Publié le 07/08/2014 à 06:32
Par Patrick Artus

Les derniers indicateurs économiques de la zone euro sont défavorables. Si on regarde les évolutions des indicateurs conjoncturels, on observe un retournement à la baisse de la production industrielle en Allemagne, en France, en Italie et dans la zone euro globalement ; la stagnation des commandes de biens d'équipement sauf en Espagne ; l'affaiblissement des exportations, le retournement à la baisse des importations dans tous les pays. Ceci pose la question suivante : peut-il y avoir une rechute de l'économie de la zone euro alors que les prévisionnistes attendent une normalisation de la croissance ?

Y a-t-il des raisons solides pour lesquelles l'économie de la zone euro pourrait rechuter ? La réponse est positive. Il s'agit d'abord de la fin de l'effet stimulant de la désinflation. La désinflation (l'inflation de la zone euro est passée de 3 % en 2011 à 0,5 % aujourd'hui) soutient à court terme la demande en faisant progresser les salaires réels. Mais, ultérieurement, les salaires nominaux s'ajustent à la baisse (ils n'ont augmenté pour l'ensemble de la zone euro que de 1,2 % sur un an), les salaires réels reculent, et il apparaît l'effet négatif de la hausse des taux d'intérêt réels due à la désinflation. Le taux d'intérêt réel à 10 ans (corrigé de l'inflation) de la zone euro est aujourd'hui proche de 2 %, c'est-à-dire bien supérieur à la croissance.

Le second mécanisme défavorable est la réduction des déficits publics. Les déficits publics de la zone euro hors Allemagne restent excessifs (4 % du PIB en 2014) et ont peu été réduits depuis 2012 (5 % du PIB en 2012). Même si davantage de souplesse est acceptée par l'Europe, il faudra quand même continuer à réduire les déficits.
L'économie allemande pas aussi forte qu'on l'imagine

La poursuite du désendettement du secteur privé est évidemment aussi pénalisante.
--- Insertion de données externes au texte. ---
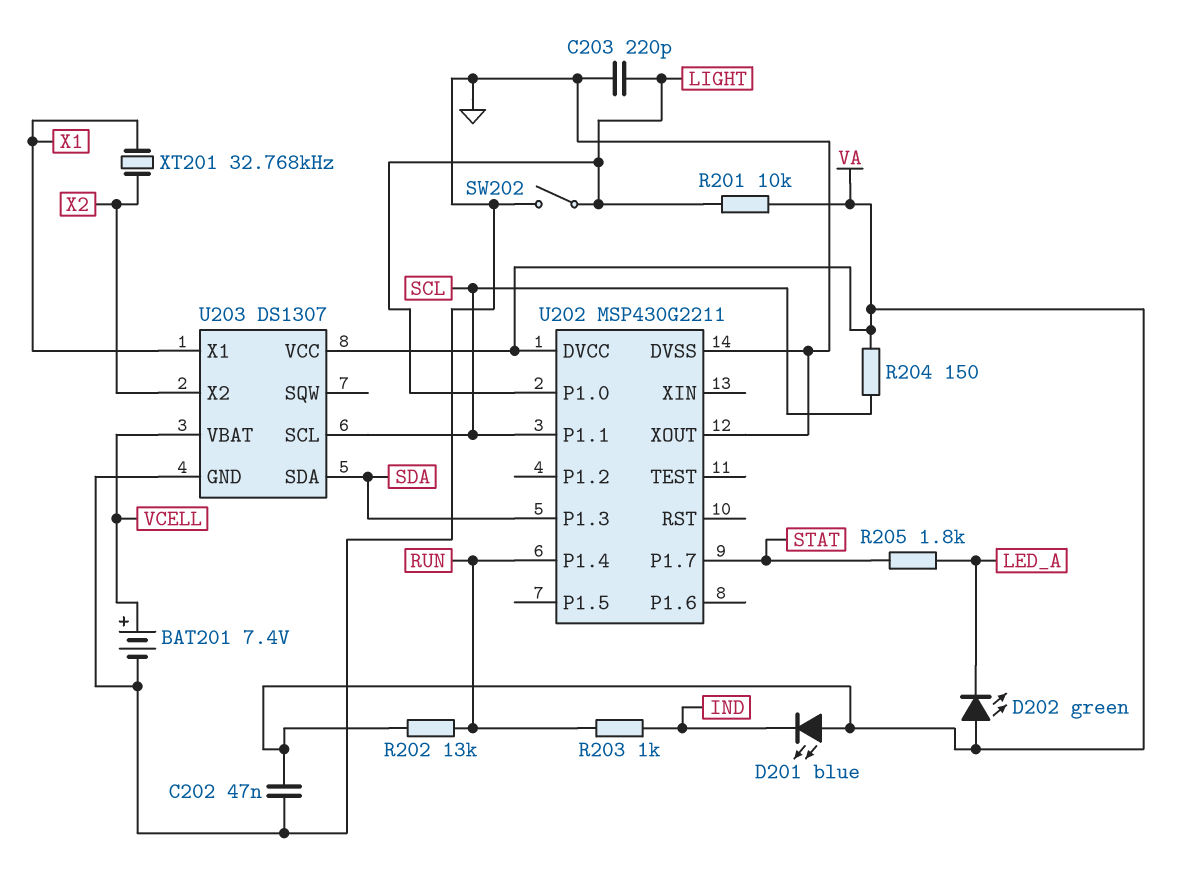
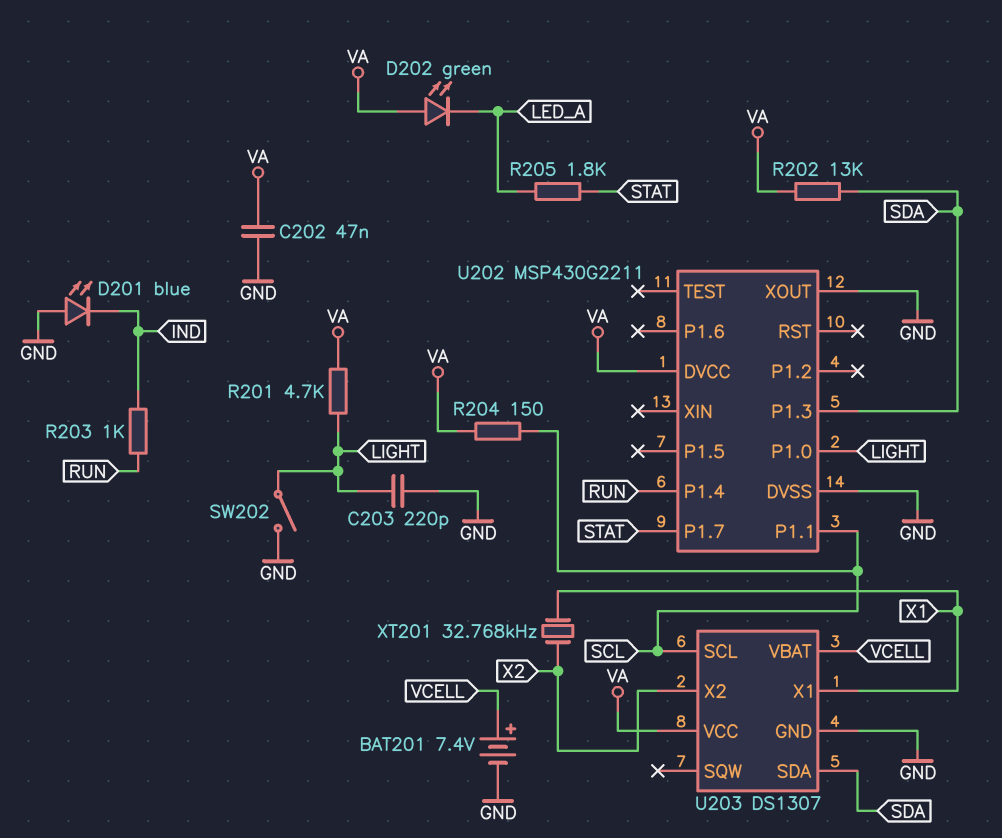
D201: LED blue (A VA, K IND) -> LED blue (A GND, K IND)
R201: 10k (LIGHT, VA) -> 4.7k (LIGHT, VA)
R202: 13k (RUN, VA) -> 13k (SDA, VA)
L'évolution récente des crédits aux ménages et aux entreprises montre que le désendettement se poursuit, de façon brutale en Espagne, globalement pour la zone euro ; l'encours de crédits aux ménages de la zone euro a baissé de 1 % sur un an, il est stable pour les entreprises.

On sait aussi que les problèmes d'offre ne sont pas résolus en France et en Italie. L'écrasement des marges bénéficiaires de l'industrie se poursuit en France et en Italie, ce qui explique la faiblesse de l'investissement productif, le recul de l'emploi manufacturier.

Enfin, l'économie allemande n'est pas aussi forte qu'on l'imagine. L'Allemagne est caractérisée par le poids très élevé des exportations (53 % du PIB) et par le lien entre exportations et investissement des entreprises. La faiblesse du commerce mondial (qui stagne) pénalisera donc nécessairement l'Allemagne. Par ailleurs, la croissance de l'Allemagne a été tirée par la demande des ménages, consommation et investissement logement (celui-ci augmente de 7 % en un an). On a vu une baisse du taux d'épargne des ménages et une forte progression de la construction résidentielle. Cette poussée de la demande des ménages allemands ne devrait pas pouvoir être permanente, car elle est incompatible avec le vieillissement démographique de l'Allemagne, malgré l'immigration qui stabilise la population totale : le poids des plus de 60 ans par rapport à la population en âge de travailler va passer de 45 % aujourd'hui à 60 % en 2013.

Les dernières évolutions nous incitent donc à réfléchir à la possibilité d'une rechute de l'économie de la zone euro. Celle-ci ne serait pas anormale avec la fin de l'effet positif de la désinflation, les politiques budgétaires qui doivent rester restrictives, la poursuite du désendettement du secteur privé, les problèmes d'offre non résolus en France et en Italie, l'effet négatif sur l'Allemagne de la stagnation du commerce mondial et du vieillissement démographique. Ce serait un choc pour les gouvernements, les opinions et les marchés financiers.